Lyrid Meteor Shower
This annual meteor shower takes place from about April 17 -25, peaking on April 22nd-23rd. During peak, you can expect about 20 meteors an hour. Lyrids are caused by the dust from Comet Thatcher. and named after the constellation Lyra. Starting the evening of April 22nd, go outside, away from artificial light, and look northeast. Get comfy and enjoy. The comets will pass near Vega, which is the brightest star in this part of the sky that night.
Perseid Meteor Showers
Every year in August, Earth passes through a stream of debris from Comet Swift-Tuttle, source of the annual Perseid meteor shower. The shower is beloved by sky watchers. It is rich in fireballs and plays out over a two-week period of warm, starry summer nights. The 2018 Perseids will peak on the night of August 12 and early morning hours of August 13. A new moon creates dark skies and excellent conditions to see the shooting stars. Peak watching should begin about midnight, when up to 48 meteors per hour could e seen.

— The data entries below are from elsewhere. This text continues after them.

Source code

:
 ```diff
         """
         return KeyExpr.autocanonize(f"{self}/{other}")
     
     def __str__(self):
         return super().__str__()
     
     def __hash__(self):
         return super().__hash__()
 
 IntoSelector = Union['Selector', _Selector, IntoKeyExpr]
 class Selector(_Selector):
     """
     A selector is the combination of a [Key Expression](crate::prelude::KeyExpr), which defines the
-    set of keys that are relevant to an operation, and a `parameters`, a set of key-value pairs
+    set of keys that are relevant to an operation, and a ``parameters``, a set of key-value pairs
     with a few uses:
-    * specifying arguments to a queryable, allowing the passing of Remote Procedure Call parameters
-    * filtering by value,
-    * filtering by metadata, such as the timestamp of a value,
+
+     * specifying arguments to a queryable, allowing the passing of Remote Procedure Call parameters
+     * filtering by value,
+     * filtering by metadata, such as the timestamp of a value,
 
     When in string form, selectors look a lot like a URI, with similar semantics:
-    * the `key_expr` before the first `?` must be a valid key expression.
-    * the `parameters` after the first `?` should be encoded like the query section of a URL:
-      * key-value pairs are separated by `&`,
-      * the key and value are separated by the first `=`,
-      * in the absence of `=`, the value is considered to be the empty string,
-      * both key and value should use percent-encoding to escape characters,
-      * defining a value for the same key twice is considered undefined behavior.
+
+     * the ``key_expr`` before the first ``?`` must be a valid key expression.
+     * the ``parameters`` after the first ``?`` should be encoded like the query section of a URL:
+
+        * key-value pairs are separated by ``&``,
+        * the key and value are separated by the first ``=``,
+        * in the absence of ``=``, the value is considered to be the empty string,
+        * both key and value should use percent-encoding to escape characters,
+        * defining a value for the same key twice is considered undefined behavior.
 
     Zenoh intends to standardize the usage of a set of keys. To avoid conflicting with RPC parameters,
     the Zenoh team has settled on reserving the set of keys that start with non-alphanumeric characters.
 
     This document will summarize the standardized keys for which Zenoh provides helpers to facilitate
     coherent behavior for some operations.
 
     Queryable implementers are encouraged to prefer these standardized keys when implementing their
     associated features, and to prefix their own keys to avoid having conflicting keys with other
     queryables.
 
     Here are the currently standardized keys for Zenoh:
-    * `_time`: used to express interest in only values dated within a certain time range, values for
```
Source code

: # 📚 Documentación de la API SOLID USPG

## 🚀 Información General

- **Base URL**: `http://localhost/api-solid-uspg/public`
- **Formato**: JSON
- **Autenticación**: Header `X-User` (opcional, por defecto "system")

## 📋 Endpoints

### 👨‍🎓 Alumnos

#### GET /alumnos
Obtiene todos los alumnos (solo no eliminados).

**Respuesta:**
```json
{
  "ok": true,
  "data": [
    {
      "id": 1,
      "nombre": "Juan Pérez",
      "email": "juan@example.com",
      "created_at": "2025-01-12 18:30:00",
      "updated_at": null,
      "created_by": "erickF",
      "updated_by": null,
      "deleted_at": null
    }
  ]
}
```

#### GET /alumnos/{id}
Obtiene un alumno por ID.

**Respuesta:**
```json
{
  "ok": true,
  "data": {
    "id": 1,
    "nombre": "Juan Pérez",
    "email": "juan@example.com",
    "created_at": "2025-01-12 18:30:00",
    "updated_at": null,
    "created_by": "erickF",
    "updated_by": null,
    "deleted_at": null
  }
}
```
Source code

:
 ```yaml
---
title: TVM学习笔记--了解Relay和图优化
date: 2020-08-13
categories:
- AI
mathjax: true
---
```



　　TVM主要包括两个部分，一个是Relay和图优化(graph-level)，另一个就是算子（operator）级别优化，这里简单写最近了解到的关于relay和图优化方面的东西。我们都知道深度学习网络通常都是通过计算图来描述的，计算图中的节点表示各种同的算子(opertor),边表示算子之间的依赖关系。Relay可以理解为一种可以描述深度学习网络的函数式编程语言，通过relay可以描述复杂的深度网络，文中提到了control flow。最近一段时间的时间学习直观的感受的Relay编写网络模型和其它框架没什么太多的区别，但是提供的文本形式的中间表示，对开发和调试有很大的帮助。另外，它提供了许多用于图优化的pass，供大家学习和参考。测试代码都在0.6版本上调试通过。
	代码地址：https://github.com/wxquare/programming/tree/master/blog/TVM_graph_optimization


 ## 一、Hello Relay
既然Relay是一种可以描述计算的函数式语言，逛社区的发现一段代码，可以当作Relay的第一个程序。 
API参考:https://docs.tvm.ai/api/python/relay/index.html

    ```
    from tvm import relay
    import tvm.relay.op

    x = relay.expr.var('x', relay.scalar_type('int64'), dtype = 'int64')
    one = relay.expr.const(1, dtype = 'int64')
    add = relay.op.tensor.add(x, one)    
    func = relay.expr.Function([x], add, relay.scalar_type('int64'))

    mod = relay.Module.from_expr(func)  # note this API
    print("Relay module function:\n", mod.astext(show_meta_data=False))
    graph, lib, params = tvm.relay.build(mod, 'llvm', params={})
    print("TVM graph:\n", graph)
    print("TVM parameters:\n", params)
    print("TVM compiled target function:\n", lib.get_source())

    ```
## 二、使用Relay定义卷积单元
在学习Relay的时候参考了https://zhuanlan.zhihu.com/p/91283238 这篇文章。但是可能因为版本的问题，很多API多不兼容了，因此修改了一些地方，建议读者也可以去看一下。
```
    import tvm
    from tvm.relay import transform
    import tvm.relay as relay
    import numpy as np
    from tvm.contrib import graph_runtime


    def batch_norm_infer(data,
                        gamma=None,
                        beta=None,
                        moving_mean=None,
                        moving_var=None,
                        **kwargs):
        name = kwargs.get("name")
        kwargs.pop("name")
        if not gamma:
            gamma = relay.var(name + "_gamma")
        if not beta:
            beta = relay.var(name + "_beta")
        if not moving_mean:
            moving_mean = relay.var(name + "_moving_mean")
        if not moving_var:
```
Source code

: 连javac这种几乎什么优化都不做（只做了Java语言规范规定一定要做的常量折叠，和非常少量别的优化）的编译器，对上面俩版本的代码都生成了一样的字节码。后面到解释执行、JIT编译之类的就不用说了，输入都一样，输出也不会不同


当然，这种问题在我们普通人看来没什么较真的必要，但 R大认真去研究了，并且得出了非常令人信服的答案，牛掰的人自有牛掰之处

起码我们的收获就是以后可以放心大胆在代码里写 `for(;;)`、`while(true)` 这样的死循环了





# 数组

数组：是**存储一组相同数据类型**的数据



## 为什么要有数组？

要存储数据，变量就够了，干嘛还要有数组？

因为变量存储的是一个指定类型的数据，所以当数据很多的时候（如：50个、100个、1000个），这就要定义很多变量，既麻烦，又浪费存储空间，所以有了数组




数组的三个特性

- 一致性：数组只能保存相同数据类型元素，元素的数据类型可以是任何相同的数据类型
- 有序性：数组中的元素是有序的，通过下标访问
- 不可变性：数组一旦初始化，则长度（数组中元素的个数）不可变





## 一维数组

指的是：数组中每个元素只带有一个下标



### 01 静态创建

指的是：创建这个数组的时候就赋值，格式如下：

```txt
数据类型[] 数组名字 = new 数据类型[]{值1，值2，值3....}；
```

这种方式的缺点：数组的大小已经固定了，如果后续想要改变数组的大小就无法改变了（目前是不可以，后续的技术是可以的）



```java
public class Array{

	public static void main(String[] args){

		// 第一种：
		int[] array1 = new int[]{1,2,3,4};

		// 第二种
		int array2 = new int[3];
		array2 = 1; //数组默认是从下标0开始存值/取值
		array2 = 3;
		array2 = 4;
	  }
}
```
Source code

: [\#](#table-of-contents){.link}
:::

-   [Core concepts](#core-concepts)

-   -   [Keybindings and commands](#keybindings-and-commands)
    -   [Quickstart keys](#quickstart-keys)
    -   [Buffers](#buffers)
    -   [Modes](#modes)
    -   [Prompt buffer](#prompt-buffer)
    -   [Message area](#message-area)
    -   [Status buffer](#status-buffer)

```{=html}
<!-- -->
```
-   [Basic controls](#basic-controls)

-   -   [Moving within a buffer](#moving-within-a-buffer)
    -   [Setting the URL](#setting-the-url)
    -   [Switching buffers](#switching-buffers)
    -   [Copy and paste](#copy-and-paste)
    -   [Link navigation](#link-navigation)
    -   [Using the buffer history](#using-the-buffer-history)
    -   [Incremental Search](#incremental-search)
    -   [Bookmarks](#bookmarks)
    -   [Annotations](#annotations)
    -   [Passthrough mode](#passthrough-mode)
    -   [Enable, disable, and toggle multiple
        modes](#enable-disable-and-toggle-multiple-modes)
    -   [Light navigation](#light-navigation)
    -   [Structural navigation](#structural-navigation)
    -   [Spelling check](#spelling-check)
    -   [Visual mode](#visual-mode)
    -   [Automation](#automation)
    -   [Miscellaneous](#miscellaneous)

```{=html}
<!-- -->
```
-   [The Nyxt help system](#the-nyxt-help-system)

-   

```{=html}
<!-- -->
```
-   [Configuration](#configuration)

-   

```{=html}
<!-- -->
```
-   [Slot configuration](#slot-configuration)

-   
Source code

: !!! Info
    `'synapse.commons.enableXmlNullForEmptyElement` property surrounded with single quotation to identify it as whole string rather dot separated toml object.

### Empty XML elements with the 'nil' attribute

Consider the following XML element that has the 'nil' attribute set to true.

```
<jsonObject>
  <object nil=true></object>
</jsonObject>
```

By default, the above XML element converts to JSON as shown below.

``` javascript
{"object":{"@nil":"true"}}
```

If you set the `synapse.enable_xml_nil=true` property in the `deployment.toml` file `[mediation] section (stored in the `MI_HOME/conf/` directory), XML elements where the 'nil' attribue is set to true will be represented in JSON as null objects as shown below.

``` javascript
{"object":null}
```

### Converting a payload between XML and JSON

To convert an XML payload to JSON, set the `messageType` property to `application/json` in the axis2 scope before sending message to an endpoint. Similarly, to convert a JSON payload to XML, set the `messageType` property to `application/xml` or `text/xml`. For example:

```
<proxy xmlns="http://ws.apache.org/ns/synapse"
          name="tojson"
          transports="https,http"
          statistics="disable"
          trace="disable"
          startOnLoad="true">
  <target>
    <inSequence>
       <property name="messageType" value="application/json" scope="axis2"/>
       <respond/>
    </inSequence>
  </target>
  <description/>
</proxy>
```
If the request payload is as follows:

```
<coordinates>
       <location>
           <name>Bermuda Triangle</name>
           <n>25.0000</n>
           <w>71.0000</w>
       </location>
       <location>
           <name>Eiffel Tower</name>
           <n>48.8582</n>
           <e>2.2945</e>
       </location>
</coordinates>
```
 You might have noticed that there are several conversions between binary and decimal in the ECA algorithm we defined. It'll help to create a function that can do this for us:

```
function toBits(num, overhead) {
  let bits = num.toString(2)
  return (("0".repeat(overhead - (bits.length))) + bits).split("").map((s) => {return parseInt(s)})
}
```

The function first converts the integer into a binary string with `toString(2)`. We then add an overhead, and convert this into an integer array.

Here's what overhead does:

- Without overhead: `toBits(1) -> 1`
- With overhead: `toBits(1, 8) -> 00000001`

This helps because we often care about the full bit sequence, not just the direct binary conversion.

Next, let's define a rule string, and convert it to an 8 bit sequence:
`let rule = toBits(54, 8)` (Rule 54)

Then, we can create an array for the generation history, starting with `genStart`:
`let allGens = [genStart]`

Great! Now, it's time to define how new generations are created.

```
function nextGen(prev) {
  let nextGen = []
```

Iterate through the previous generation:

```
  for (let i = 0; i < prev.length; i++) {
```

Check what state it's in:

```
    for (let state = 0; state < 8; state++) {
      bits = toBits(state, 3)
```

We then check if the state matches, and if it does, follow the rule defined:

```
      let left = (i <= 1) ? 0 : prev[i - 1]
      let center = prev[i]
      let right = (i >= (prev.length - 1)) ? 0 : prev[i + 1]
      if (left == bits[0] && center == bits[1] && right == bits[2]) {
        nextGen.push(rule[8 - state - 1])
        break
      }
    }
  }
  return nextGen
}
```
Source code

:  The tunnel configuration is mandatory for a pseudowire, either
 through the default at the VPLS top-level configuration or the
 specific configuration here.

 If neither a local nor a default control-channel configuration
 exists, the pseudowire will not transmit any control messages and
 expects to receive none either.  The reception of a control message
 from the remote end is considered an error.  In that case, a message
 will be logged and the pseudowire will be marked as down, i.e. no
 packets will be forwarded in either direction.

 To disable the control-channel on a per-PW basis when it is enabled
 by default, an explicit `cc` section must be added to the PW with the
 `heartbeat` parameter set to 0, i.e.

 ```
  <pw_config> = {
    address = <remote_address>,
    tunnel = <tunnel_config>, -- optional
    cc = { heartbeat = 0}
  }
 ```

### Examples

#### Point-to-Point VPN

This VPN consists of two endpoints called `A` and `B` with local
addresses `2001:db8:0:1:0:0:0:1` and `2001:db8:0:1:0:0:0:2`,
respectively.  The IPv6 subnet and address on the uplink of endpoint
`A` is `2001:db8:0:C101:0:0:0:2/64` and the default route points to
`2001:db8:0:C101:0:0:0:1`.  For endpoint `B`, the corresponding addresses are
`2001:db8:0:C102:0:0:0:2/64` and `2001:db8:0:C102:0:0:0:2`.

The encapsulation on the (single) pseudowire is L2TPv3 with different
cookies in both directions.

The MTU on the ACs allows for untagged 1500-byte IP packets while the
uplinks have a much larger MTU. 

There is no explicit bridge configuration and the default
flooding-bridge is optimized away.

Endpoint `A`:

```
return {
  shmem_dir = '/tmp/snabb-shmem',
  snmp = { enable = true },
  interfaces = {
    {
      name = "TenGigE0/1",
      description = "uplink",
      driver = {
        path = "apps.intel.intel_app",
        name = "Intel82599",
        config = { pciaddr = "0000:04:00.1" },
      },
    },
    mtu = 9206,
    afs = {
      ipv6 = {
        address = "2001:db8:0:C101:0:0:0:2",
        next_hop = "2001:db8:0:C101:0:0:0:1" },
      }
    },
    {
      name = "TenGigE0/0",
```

Go outside between midnight and dawn and look to the eastern sky. Allow about 45 minutes for your eyes to adjust to the dark. Lie on your back and look straight up. Perseids can appear anywhere in the sky, but their tails will point back to a single point in the constellation Perseus.
Geminids Meteor Showers
December 13-14, 2018, mid-evening until dawn. Radiating from near the bright stars Castor and Pollux in the constellation Gemini the Twins, the Geminid meteor shower is one of the finest meteors showers visible in either the Northern or the Southern Hemisphere. In 2018, the rather wide waxing crescent moon staying out until mid-evening shouldn’t pose too much of a problem. The moon will set before the peak viewing hours of the Geminid shower, from late evening until dawn. The meteors are plentiful, rivaling the August Perseids. They are often bold, white and bright. On a dark night, you can often catch 50 or more meteors per hour. The greatest number of meteors fall in the wee hours after midnight, centered around 2 a.m. local time (the time on your clock no matter where you are on Earth), when the radiant point is highest in the sky.